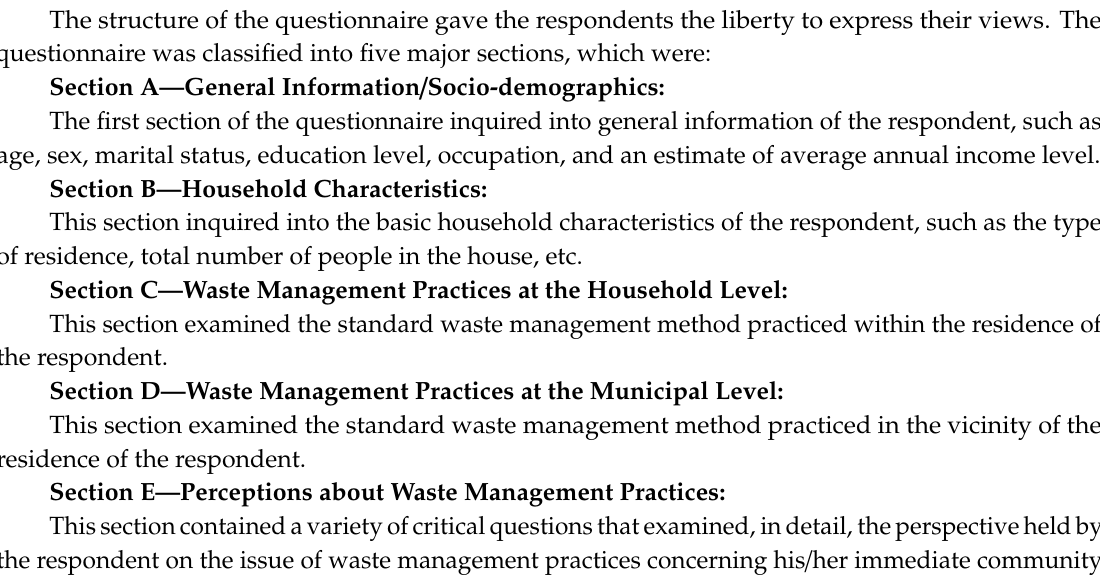
Figure 3. Cross-section of a vast open dump at Ado-Odo Local Government. 3. Results and Discussion The results are separated into three sections. The first section shows a summary of the general information and describes the socio-demographic features and household characteristics of the respondents of the survey. The second section shows a detailed breakdown of the solid waste management practices of the respondents at the household and municipal levels. The third section discusses results on the responses provided by the respondents on their perceptions of solid waste management. Analysis of the links between critical socio-demographic features of the respondents and their practices and attitudes of solid waste management is presented later in the third section. Three identified variables were vital in establishing relationships between respondents’ characteristics, methods, and perceptions in this study. They include age, education level, and annual income levels. The variables selected were based on the following two of the five limitations to effective waste management identified by [17], which are social limitations (for age and education level) and economic barrier (for annual income level), respectively. Other factors investigated include gender, occupation, frequency of collection, presence of an environmental task force/protection agency, and level of effectiveness of such task force/agency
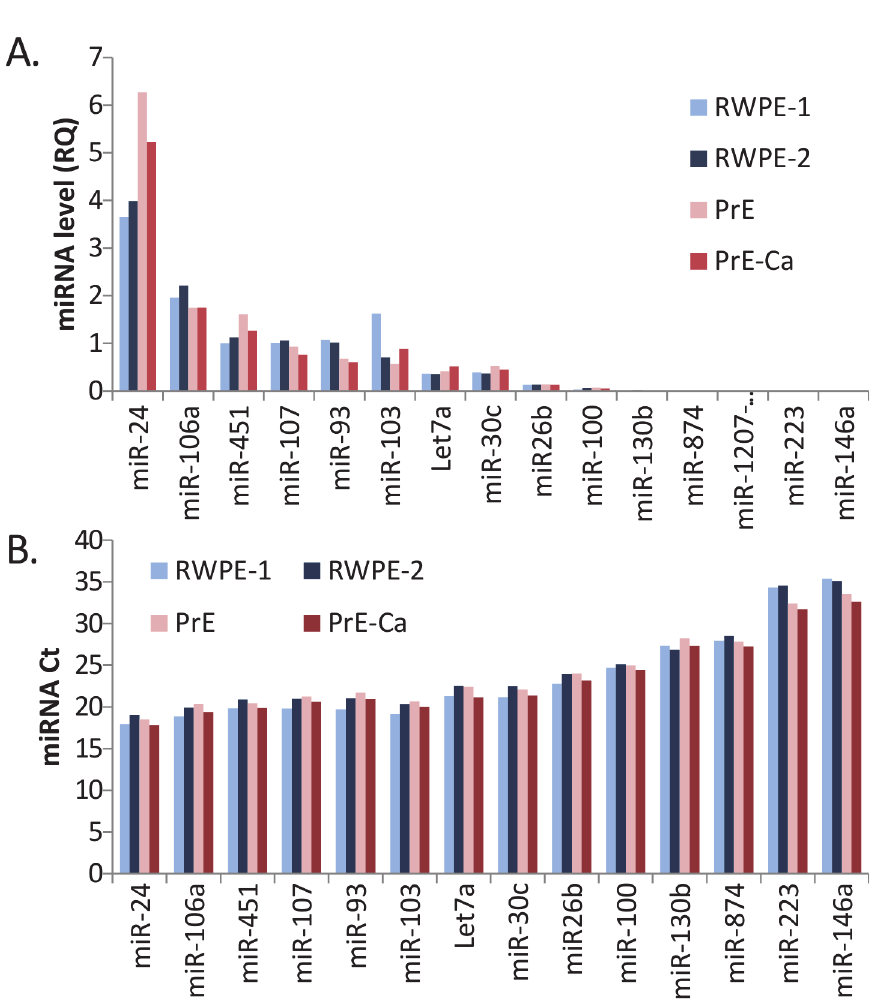
Fig 4. Most of the 14 miRNAs were abundant in cultured epithelial cells from both benign and malignant prostate and the expression did not vary be disease. A, relative quantification (RQ) of the miRNA expression in two isogenic benign/PCa pairs; RWPE-1 (benign), RWPE-2 (PCa), PrE (benign) and PrE-Ca (PCa). B , raw Ct values for the miRNAs in the same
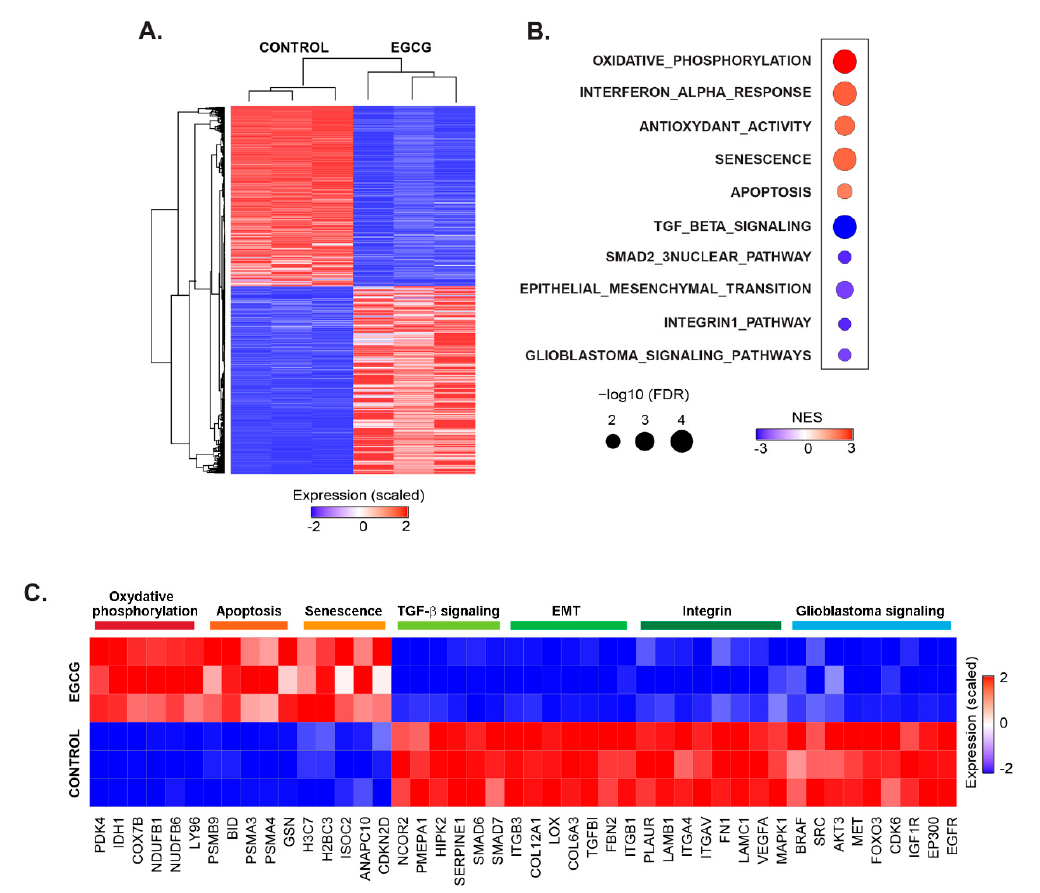
Figure 2. Transcriptomic analysis reveals the reversion of epithelial to mesenchymal transition in profit to an apoptotic program upon EGCG treatment of glioblastoma spheroids. ( A ) Total RNA was extracted from control- and EGCG- treated U87 spheroids from three independent experiments and subjected to RNA-Sequencing. Unsupervised hierarchical clustering of all the genes differentially expressed in pairwise comparison was tested with adjusted p value ≤ 0.05 and log2 fold change ≥ 1.0. ( B ) Dot plot showing changes in the normalized enrichment score (NES) for the most enriched pathways in EGCG-treated U87 spheroids compared to untreated control cells. FDR p value ≤ 0.05. The top up- and down-regulated gene signatures of Hallmark, Canonical pathways, and Gene Ontology. ( C ) Heatmap representation of the relative expression of known phenotypic markers for each indicated cellular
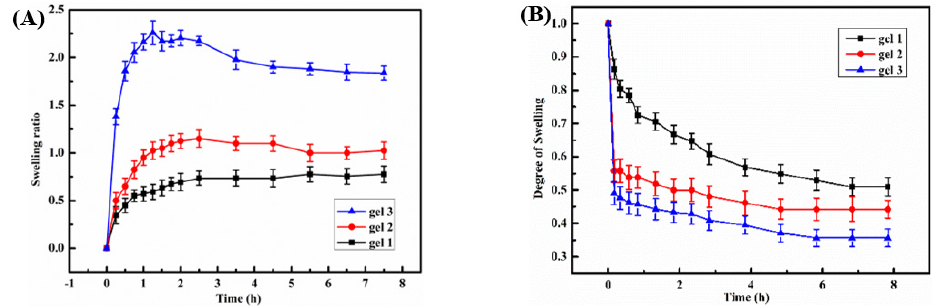
Figure 2. Swelling ratio of hydrogels at 25 ◦ C, pH = 7.4 ( A ) and deswelling ratio of hydrogels at 37 ◦ C, pH = 7.4 ( B ).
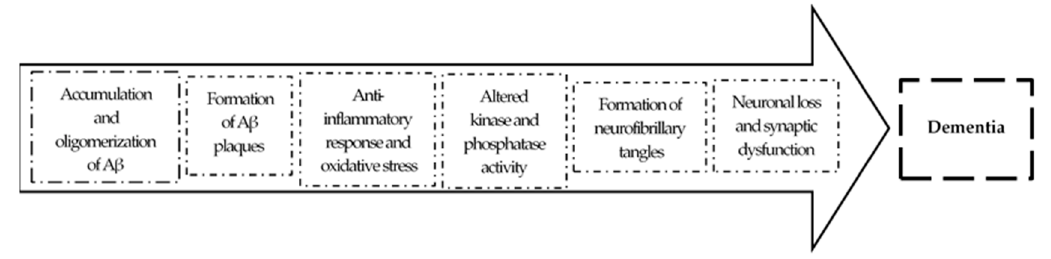
Figure 2. Cascade of events according the amyloid hypothesis. Adapted from [16].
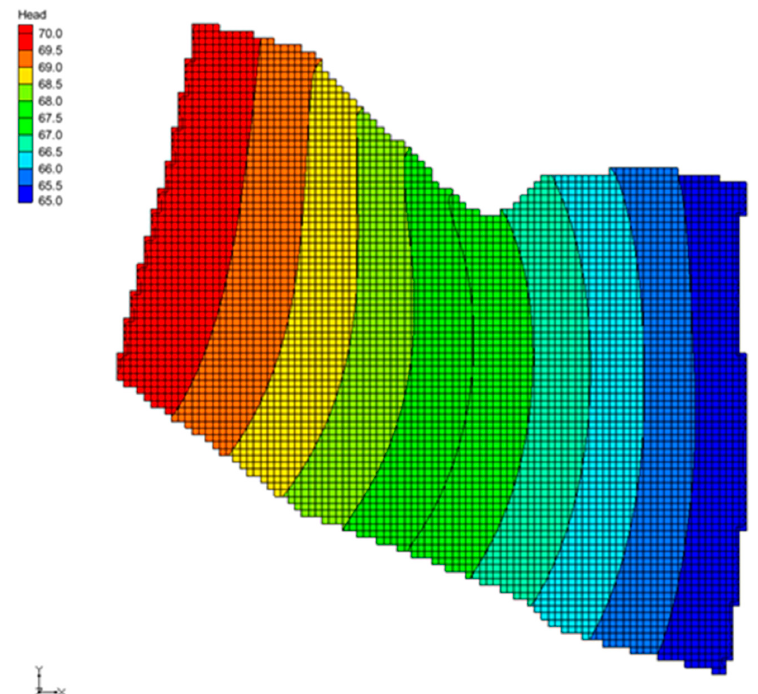
Figure 8. Groundwater level flow field at the end of the fitted time period. Table 4. Parameter table of the coupled groundwater solute transport model.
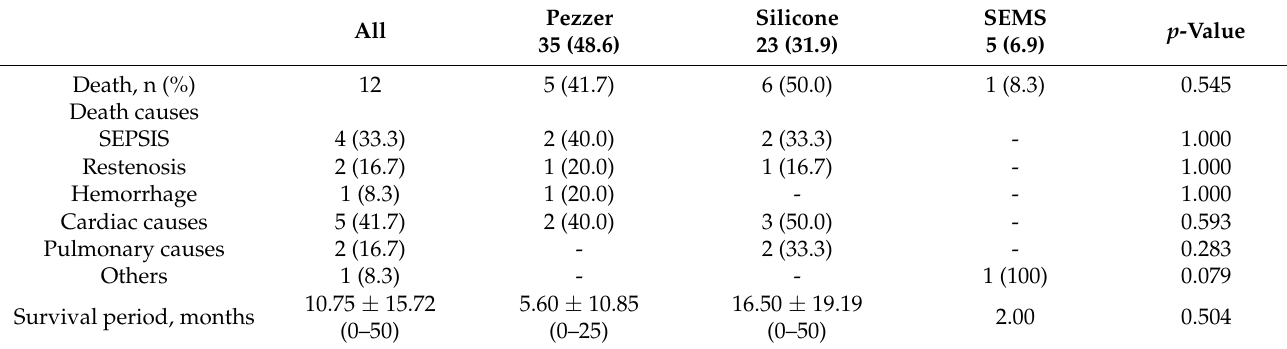
Table 3. Death causes and survival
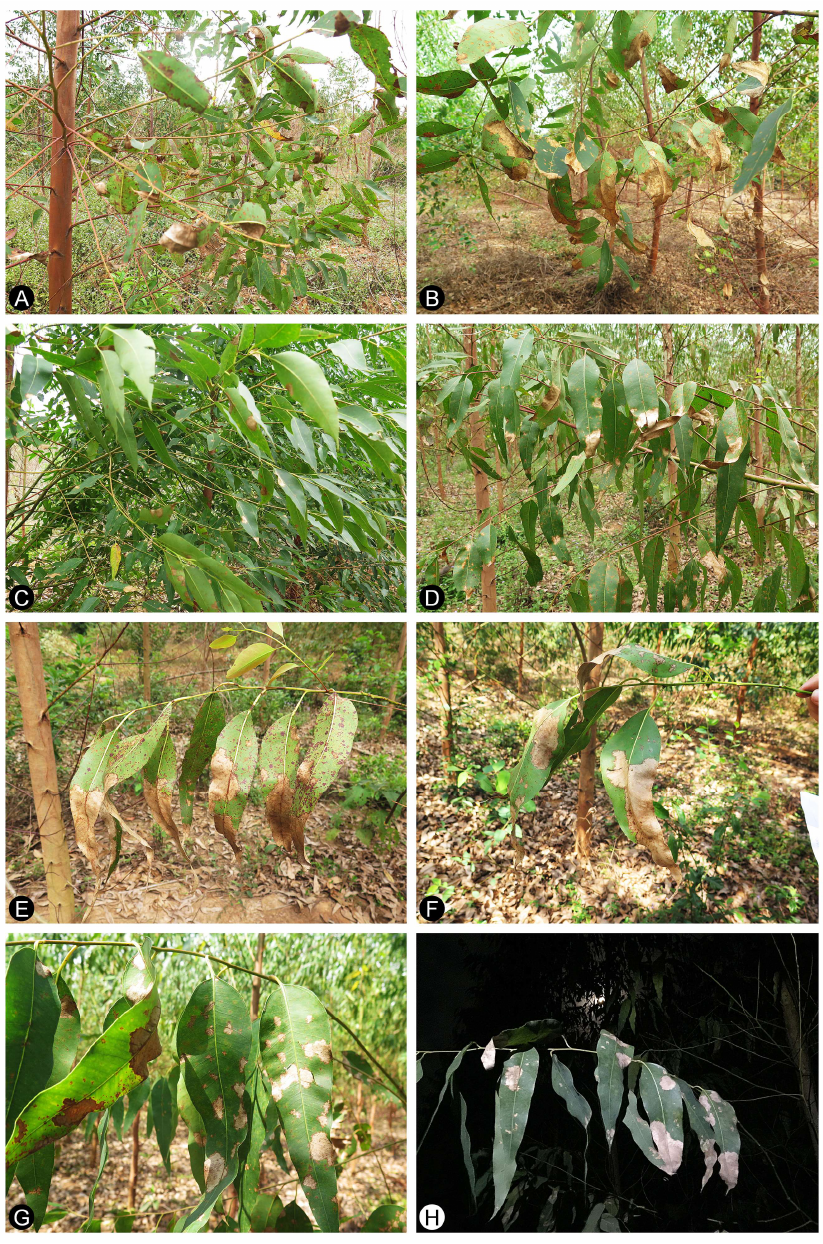
Figure 1. Disease symptoms on multiple Eucalyptus genotypes in one experimental plantation caused by species of Calonectria . ( A – C ): Leaf spot in three E. urophylla × E. grandis hybrid genotypes CEPT1863 ( A ), CEPT1861 ( B ), and CEPT1862 ( C ), the infected leaves of CEPT1861 and CEPT1862 became blighted and dried; ( D – H ): Leaf spot and blight in three E. urophylla × E. tereticornis hybrid genotypes, CEPT1866 ( D , E ), CEPT1868 ( F ), and CEPT1869 ( G , H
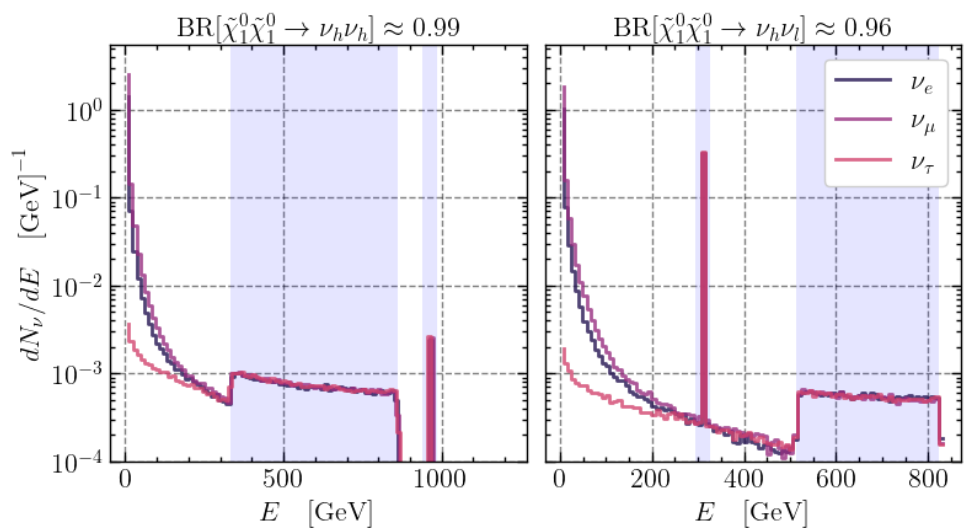
Figure 6: The neutrino spectrum of two main different annihilation channels: χ 0 χ 0 → ν ν χ 0 χ 0 → ν ν (left) and (right). The three different neutrinos ν (cid:101) (cid:101) h h h l 1 (cid:101) 1 1 (cid:101) 1 ν ν µ , τ have been colour coded. All spectra have been computed by MadGraph using 100k events. The predicted peak and plateau regions have been shaded. The width of the shade for the peak region has been widened for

- - -

> [The problem] Copy out every entry exactly as written, but not the pictures.

> [Completed exercise]
Figure 3. Cross-section of a vast open dump at Ado-Odo Local Government. 3. Results and Discussion The results are separated into three sections. The first section shows a summary of the general information and describes the socio-demographic features and household characteristics of the respondents of the survey. The second section shows a detailed breakdown of the solid waste management practices of the respondents at the household and municipal levels. The third section discusses results on the responses provided by the respondents on their perceptions of solid waste management. Analysis of the links between critical socio-demographic features of the respondents and their practices and attitudes of solid waste management is presented later in the third section. Three identified variables were vital in establishing relationships between respondents’ characteristics, methods, and perceptions in this study. They include age, education level, and annual income levels. The variables selected were based on the following two of the five limitations to effective waste management identified by [17], which are social limitations (for age and education level) and economic barrier (for annual income level), respectively. Other factors investigated include gender, occupation, frequency of collection, presence of an environmental task force/protection agency, and level of effectiveness of such task force/agency
Fig 4. Most of the 14 miRNAs were abundant in cultured epithelial cells from both benign and malignant prostate and the expression did not vary be disease. A, relative quantification (RQ) of the miRNA expression in two isogenic benign/PCa pairs; RWPE-1 (benign), RWPE-2 (PCa), PrE (benign) and PrE-Ca (PCa). B , raw Ct values for the miRNAs in the same
Figure 2. Transcriptomic analysis reveals the reversion of epithelial to mesenchymal transition in profit to an apoptotic program upon EGCG treatment of glioblastoma spheroids. ( A ) Total RNA was extracted from control- and EGCG- treated U87 spheroids from three independent experiments and subjected to RNA-Sequencing. Unsupervised hierarchical clustering of all the genes differentially expressed in pairwise comparison was tested with adjusted p value ≤ 0.05 and log2 fold change ≥ 1.0. ( B ) Dot plot showing changes in the normalized enrichment score (NES) for the most enriched pathways in EGCG-treated U87 spheroids compared to untreated control cells. FDR p value ≤ 0.05. The top up- and down-regulated gene signatures of Hallmark, Canonical pathways, and Gene Ontology. ( C ) Heatmap representation of the relative expression of known phenotypic markers for each indicated cellular
Figure 2. Swelling ratio of hydrogels at 25 ◦ C, pH = 7.4 ( A ) and deswelling ratio of hydrogels at 37 ◦ C, pH = 7.4 ( B ).
Figure 2. Cascade of events according the amyloid hypothesis. Adapted from [16].
Figure 8. Groundwater level flow field at the end of the fitted time period. Table 4. Parameter table of the coupled groundwater solute transport model.
Table 3. Death causes and survival
Figure 1. Disease symptoms on multiple Eucalyptus genotypes in one experimental plantation caused by species of Calonectria . ( A – C ): Leaf spot in three E. urophylla × E. grandis hybrid genotypes CEPT1863 ( A ), CEPT1861 ( B ), and CEPT1862 ( C ), the infected leaves of CEPT1861 and CEPT1862 became blighted and dried; ( D – H ): Leaf spot and blight in three E. urophylla × E. tereticornis hybrid genotypes, CEPT1866 ( D , E ), CEPT1868 ( F ), and CEPT1869 ( G , H
Figure 6: The neutrino spectrum of two main different annihilation channels: χ 0 χ 0 → ν ν χ 0 χ 0 → ν ν (left) and (right). The three different neutrinos ν (cid:101) (cid:101) h h h l 1 (cid:101) 1 1 (cid:101) 1 ν ν µ , τ have been colour coded. All spectra have been computed by MadGraph using 100k events. The predicted peak and plateau regions have been shaded. The width of the shade for the peak region has been widened for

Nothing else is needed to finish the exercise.